### Action item:
Express the text of every item below as a JSON list of strings, one string per line, with blank lines left out. Leave the pictures out of the answer.

----- Supplied material -----

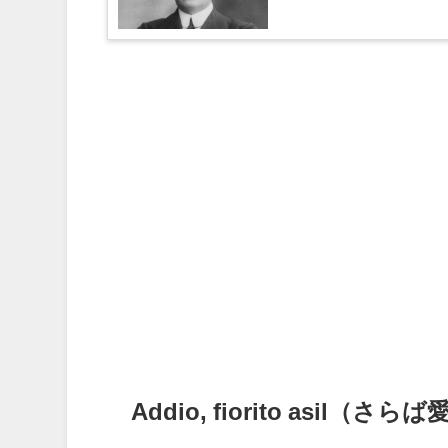
Addio, fiorito asil（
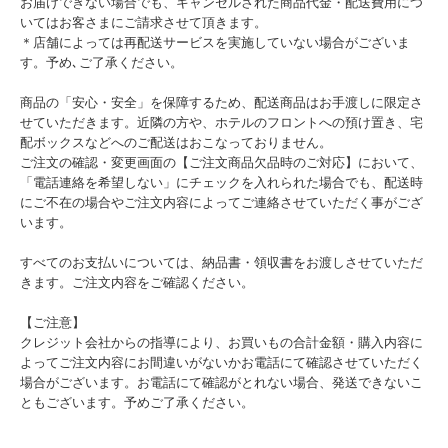
お届けできない場合でも、キャンセルされた商品代金・配送費用につ
いてはお客さまにご請求させて頂きます。
＊店舗によっては再配送サービスを実施していない場合がございま
す。予め､ご了承ください。
商品の「安心・安全」を保障するため、配送商品はお手渡しに限定さ
せていただきます。近隣の方や、ホテルのフロントへの預け置き、宅
配ボックスなどへのご配送はおこなっておりません。
ご注文の確認・変更画面の【ご注文商品欠品時のご対応】において、
「電話連絡を希望しない」にチェックを入れられた場合でも、配送時
にご不在の場合やご注文内容によってご連絡させていただく事がござ
います。
すべてのお支払いについては、納品書・領収書をお渡しさせていただ
きます。ご注文内容をご確認ください。
【ご注意】
クレジット会社からの指導により、お買いもの合計金額・購入内容に
よってご注文内容にお間違いがないかお電話にて確認させていただく
場合がございます。お電話にて確認がとれない場合、発送できないこ
ともございます。予めご了承ください。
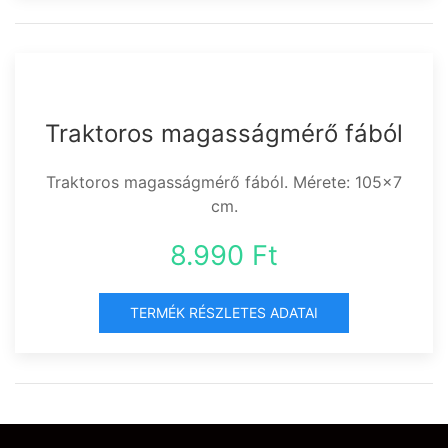
Traktoros magasságmérő fából
Traktoros magasságmérő fából. Mérete: 105x7
cm.
8.990 Ft
TERMÉK RÉSZLETES ADATAI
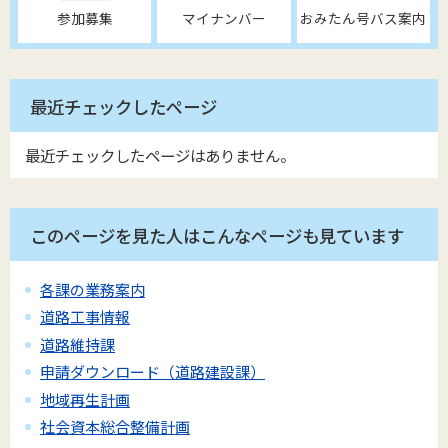
参加募集
マイナンバー
おみたん号バス案内
最近チェックしたページ
最近チェックしたページはありません。
このページを見た人はこんなページも見ています
各課の業務案内
道路工事情報
道路維持課
申請ダウンロード（道路建設課）
地域再生計画
社会資本総合整備計画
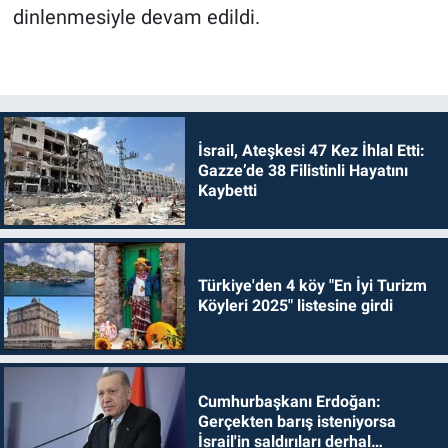
dinlenmesiyle devam edildi.
İsrail, Ateşkesi 47 Kez İhlal Etti:
Gazze’de 38 Filistinli Hayatını
Kaybetti
Türkiye'den 4 köy "En İyi Turizm
Köyleri 2025" listesine girdi
Cumhurbaşkanı Erdoğan:
Gerçekten barış isteniyorsa
İsrail'in saldırıları derhal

-----

### Output:
[
  "Addio, fiorito asil（",
  "お届けできない場合でも、キャンセルされた商品代金・配送費用につ",
  "いてはお客さまにご請求させて頂きます。",
  "＊店舗によっては再配送サービスを実施していない場合がございま",
  "す。予め､ご了承ください。",
  "商品の「安心・安全」を保障するため、配送商品はお手渡しに限定さ",
  "せていただきます。近隣の方や、ホテルのフロントへの預け置き、宅",
  "配ボックスなどへのご配送はおこなっておりません。",
  "ご注文の確認・変更画面の【ご注文商品欠品時のご対応】において、",
  "「電話連絡を希望しない」にチェックを入れられた場合でも、配送時",
  "にご不在の場合やご注文内容によってご連絡させていただく事がござ",
  "います。",
  "すべてのお支払いについては、納品書・領収書をお渡しさせていただ",
  "きます。ご注文内容をご確認ください。",
  "【ご注意】",
  "クレジット会社からの指導により、お買いもの合計金額・購入内容に",
  "よってご注文内容にお間違いがないかお電話にて確認させていただく",
  "場合がございます。お電話にて確認がとれない場合、発送できないこ",
  "ともございます。予めご了承ください。",
  "Traktoros magasságmérő fából",
  "Traktoros magasságmérő fából. Mérete: 105x7",
  "cm.",
  "8.990 Ft",
  "TERMÉK RÉSZLETES ADATAI",
  "参加募集",
  "マイナンバー",
  "おみたん号バス案内",
  "最近チェックしたページ",
  "最近チェックしたページはありません。",
  "このページを見た人はこんなページも見ています",
  "各課の業務案内",
  "道路工事情報",
  "道路維持課",
  "申請ダウンロード（道路建設課）",
  "地域再生計画",
  "社会資本総合整備計画",
  "dinlenmesiyle devam edildi.",
  "İsrail, Ateşkesi 47 Kez İhlal Etti:",
  "Gazze’de 38 Filistinli Hayatını",
  "Kaybetti",
  "Türkiye'den 4 köy \"En İyi Turizm",
  "Köyleri 2025\" listesine girdi",
  "Cumhurbaşkanı Erdoğan:",
  "Gerçekten barış isteniyorsa",
  "İsrail'in saldırıları derhal"
]